MATERIAL FOR THIS EXERCISE –
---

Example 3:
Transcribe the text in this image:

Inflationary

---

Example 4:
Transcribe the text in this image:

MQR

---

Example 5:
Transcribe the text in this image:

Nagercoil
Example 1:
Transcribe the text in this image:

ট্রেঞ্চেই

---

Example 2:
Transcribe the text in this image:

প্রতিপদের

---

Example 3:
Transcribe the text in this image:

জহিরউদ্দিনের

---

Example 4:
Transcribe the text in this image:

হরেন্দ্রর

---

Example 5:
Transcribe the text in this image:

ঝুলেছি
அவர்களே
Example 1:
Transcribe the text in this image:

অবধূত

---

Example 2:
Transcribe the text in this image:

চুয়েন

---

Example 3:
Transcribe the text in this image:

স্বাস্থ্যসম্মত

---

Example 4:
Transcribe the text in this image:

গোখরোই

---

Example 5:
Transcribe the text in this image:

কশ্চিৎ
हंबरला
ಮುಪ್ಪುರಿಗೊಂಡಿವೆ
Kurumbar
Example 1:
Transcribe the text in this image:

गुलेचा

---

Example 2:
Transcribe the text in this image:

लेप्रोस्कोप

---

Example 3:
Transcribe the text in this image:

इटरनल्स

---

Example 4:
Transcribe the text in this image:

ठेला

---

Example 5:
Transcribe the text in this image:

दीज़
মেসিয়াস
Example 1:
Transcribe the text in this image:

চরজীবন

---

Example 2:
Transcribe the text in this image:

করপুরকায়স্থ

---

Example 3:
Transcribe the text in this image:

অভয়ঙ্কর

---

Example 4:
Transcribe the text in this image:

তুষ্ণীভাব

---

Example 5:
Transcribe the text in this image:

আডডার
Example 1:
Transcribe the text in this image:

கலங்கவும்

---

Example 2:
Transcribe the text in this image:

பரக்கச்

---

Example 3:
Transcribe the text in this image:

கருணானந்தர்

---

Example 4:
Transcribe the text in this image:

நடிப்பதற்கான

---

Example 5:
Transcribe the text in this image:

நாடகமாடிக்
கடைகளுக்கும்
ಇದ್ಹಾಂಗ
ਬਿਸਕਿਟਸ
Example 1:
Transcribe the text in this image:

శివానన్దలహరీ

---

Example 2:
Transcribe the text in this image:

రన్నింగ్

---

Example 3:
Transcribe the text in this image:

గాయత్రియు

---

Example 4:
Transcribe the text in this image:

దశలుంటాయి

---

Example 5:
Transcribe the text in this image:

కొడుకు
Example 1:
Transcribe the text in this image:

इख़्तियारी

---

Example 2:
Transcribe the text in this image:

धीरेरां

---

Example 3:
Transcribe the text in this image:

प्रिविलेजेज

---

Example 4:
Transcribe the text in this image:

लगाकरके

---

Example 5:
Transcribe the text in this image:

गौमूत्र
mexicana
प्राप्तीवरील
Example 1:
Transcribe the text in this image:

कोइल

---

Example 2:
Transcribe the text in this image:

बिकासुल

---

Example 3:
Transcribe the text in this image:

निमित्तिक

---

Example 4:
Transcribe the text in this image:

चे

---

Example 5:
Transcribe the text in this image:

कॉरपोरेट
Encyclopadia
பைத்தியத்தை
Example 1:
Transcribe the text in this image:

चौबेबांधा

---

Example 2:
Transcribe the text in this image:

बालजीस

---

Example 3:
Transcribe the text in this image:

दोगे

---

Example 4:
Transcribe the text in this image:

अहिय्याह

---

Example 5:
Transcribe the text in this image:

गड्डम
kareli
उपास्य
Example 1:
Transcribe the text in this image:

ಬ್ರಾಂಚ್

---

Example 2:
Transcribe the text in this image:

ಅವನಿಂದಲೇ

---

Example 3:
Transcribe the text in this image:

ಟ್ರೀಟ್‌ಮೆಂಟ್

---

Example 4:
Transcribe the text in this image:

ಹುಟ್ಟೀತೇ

WORK INSTRUCTIONS – Restate the whole listing word for word so that no line differs from the original.

EXERCISE RESULT –
---

Example 3:
Transcribe the text in this image:

Inflationary

---

Example 4:
Transcribe the text in this image:

MQR

---

Example 5:
Transcribe the text in this image:

Nagercoil
Example 1:
Transcribe the text in this image:

ট্রেঞ্চেই

---

Example 2:
Transcribe the text in this image:

প্রতিপদের

---

Example 3:
Transcribe the text in this image:

জহিরউদ্দিনের

---

Example 4:
Transcribe the text in this image:

হরেন্দ্রর

---

Example 5:
Transcribe the text in this image:

ঝুলেছি
அவர்களே
Example 1:
Transcribe the text in this image:

অবধূত

---

Example 2:
Transcribe the text in this image:

চুয়েন

---

Example 3:
Transcribe the text in this image:

স্বাস্থ্যসম্মত

---

Example 4:
Transcribe the text in this image:

গোখরোই

---

Example 5:
Transcribe the text in this image:

কশ্চিৎ
हंबरला
ಮುಪ್ಪುರಿಗೊಂಡಿವೆ
Kurumbar
Example 1:
Transcribe the text in this image:

गुलेचा

---

Example 2:
Transcribe the text in this image:

लेप्रोस्कोप

---

Example 3:
Transcribe the text in this image:

इटरनल्स

---

Example 4:
Transcribe the text in this image:

ठेला

---

Example 5:
Transcribe the text in this image:

दीज़
মেসিয়াস
Example 1:
Transcribe the text in this image:

চরজীবন

---

Example 2:
Transcribe the text in this image:

করপুরকায়স্থ

---

Example 3:
Transcribe the text in this image:

অভয়ঙ্কর

---

Example 4:
Transcribe the text in this image:

তুষ্ণীভাব

---

Example 5:
Transcribe the text in this image:

আডডার
Example 1:
Transcribe the text in this image:

கலங்கவும்

---

Example 2:
Transcribe the text in this image:

பரக்கச்

---

Example 3:
Transcribe the text in this image:

கருணானந்தர்

---

Example 4:
Transcribe the text in this image:

நடிப்பதற்கான

---

Example 5:
Transcribe the text in this image:

நாடகமாடிக்
கடைகளுக்கும்
ಇದ್ಹಾಂಗ
ਬਿਸਕਿਟਸ
Example 1:
Transcribe the text in this image:

శివానన్దలహరీ

---

Example 2:
Transcribe the text in this image:

రన్నింగ్

---

Example 3:
Transcribe the text in this image:

గాయత్రియు

---

Example 4:
Transcribe the text in this image:

దశలుంటాయి

---

Example 5:
Transcribe the text in this image:

కొడుకు
Example 1:
Transcribe the text in this image:

इख़्तियारी

---

Example 2:
Transcribe the text in this image:

धीरेरां

---

Example 3:
Transcribe the text in this image:

प्रिविलेजेज

---

Example 4:
Transcribe the text in this image:

लगाकरके

---

Example 5:
Transcribe the text in this image:

गौमूत्र
mexicana
प्राप्तीवरील
Example 1:
Transcribe the text in this image:

कोइल

---

Example 2:
Transcribe the text in this image:

बिकासुल

---

Example 3:
Transcribe the text in this image:

निमित्तिक

---

Example 4:
Transcribe the text in this image:

चे

---

Example 5:
Transcribe the text in this image:

कॉरपोरेट
Encyclopadia
பைத்தியத்தை
Example 1:
Transcribe the text in this image:

चौबेबांधा

---

Example 2:
Transcribe the text in this image:

बालजीस

---

Example 3:
Transcribe the text in this image:

दोगे

---

Example 4:
Transcribe the text in this image:

अहिय्याह

---

Example 5:
Transcribe the text in this image:

गड्डम
kareli
उपास्य
Example 1:
Transcribe the text in this image:

ಬ್ರಾಂಚ್

---

Example 2:
Transcribe the text in this image:

ಅವನಿಂದಲೇ

---

Example 3:
Transcribe the text in this image:

ಟ್ರೀಟ್‌ಮೆಂಟ್

---

Example 4:
Transcribe the text in this image:

ಹುಟ್ಟೀತೇ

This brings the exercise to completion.